Fan Ainong was a student of Xu.

Xu refused to join Sun Yat-sen's revolutionary league, the Tongmenghui, when his Guangfuhui organization was merged into it.

Xu founded the Datong School with the goal of developing revolutionaries.

In 1906, Xu purchased an official rank and was placed in charge of police HQ of Anqing in Anhui province.
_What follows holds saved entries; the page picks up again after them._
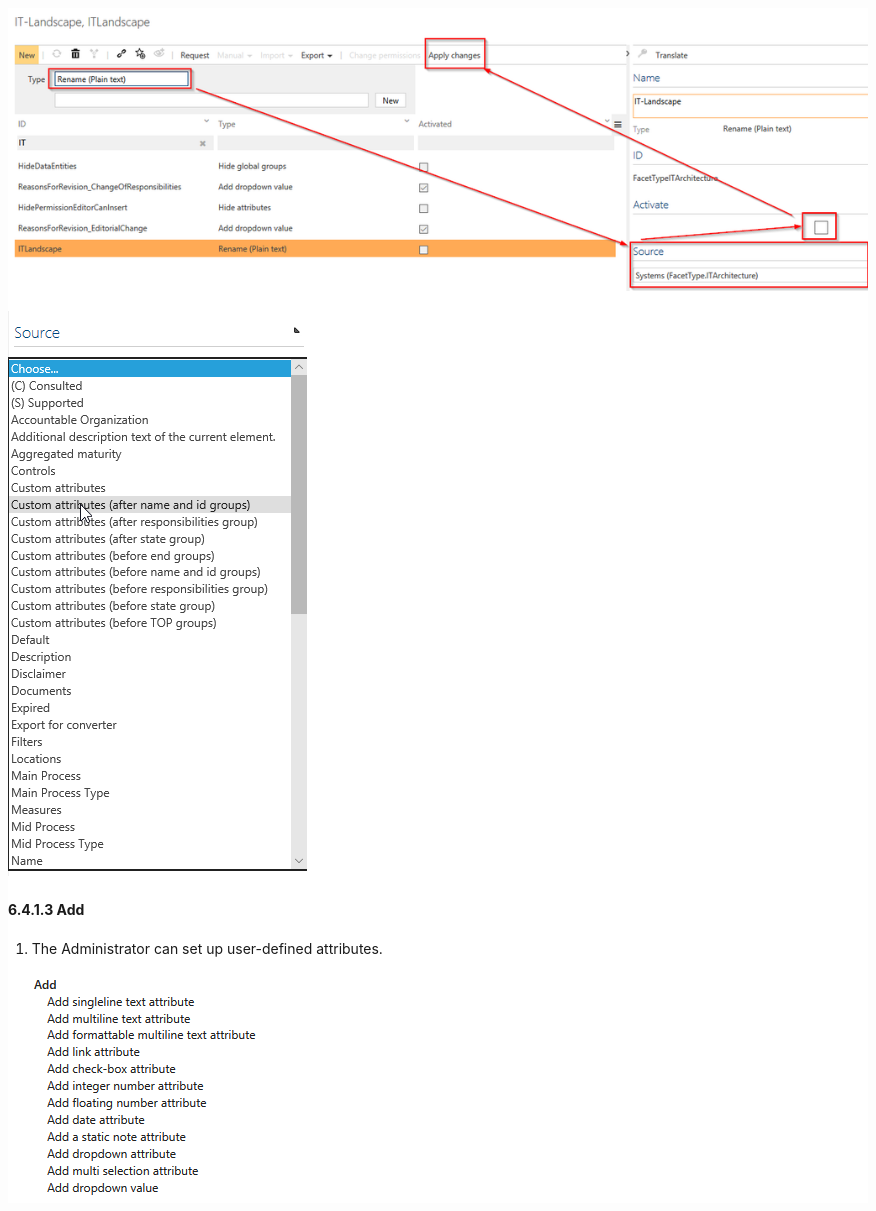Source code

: ![screen](./media/6.79.png)

![screen](./media/6.80.png)

#### 6.4.1.3 Add

1. The Administrator can set up user-defined attributes.

      ![screen](./media/6.81.png)
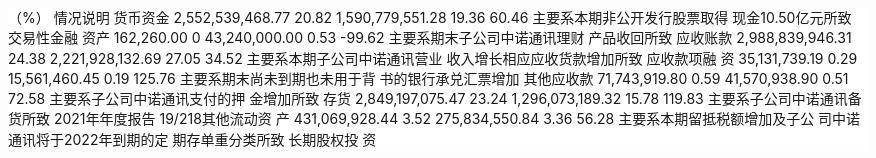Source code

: （%）
情况说明
货币资金
2,552,539,468.77
20.82
1,590,779,551.28
19.36
60.46
主要系本期非公开发行股票取得
现金10.50亿元所致
交易性金融
资产
162,260.00
0
43,240,000.00
0.53
-99.62
主要系期末子公司中诺通讯理财
产品收回所致
应收账款
2,988,839,946.31
24.38
2,221,928,132.69
27.05
34.52
主要系本期子公司中诺通讯营业
收入增长相应应收货款增加所致
应收款项融
资
35,131,739.19
0.29
15,561,460.45
0.19
125.76
主要系期末尚未到期也未用于背
书的银行承兑汇票增加
其他应收款
71,743,919.80
0.59
41,570,938.90
0.51
72.58
主要系子公司中诺通讯支付的押
金增加所致
存货
2,849,197,075.47
23.24
1,296,073,189.32
15.78
119.83
主要系子公司中诺通讯备货所致
2021年年度报告
19/218其他流动资
产
431,069,928.44
3.52
275,834,550.84
3.36
56.28
主要系本期留抵税额增加及子公
司中诺通讯将于2022年到期的定
期存单重分类所致
长期股权投
资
On July 6, 1907, he was arrested before the scheduled Anqing Uprising, part of the Xinhai Revolution. During his interrogation, Xu said he had murdered En Ming, provincial governor of Anhui Province, just because En Ming was a Manchu, and he had a hit list of Manchu officials he was prepared to assassinate, admitting that he hated Manchus in general. He was executed the next day by slow slicing, and his heart and liver were cut out by En Ming's guards for consumption; a week later Qiu Jin was beheaded for her association with the plot. His family including his son Xu Xuewen (1906–1991) were arrested by the Qing. Under Qing law, his son under the age of 16 was supposed to be castrated to become a eunuch and serve in the Qing palace. The Qing was overthrown in 1912 and the castration was not carried out. Xu Xuewen later married a German woman, Maria Henriette Margarete Bordan (1915–2003). They had a daughter together named Xu Naijin (Nancy Zi) (1937 – August 20, 2005) who married Chiang Hsiao-wen, the son of the Republic of China President Chiang Ching-kuo.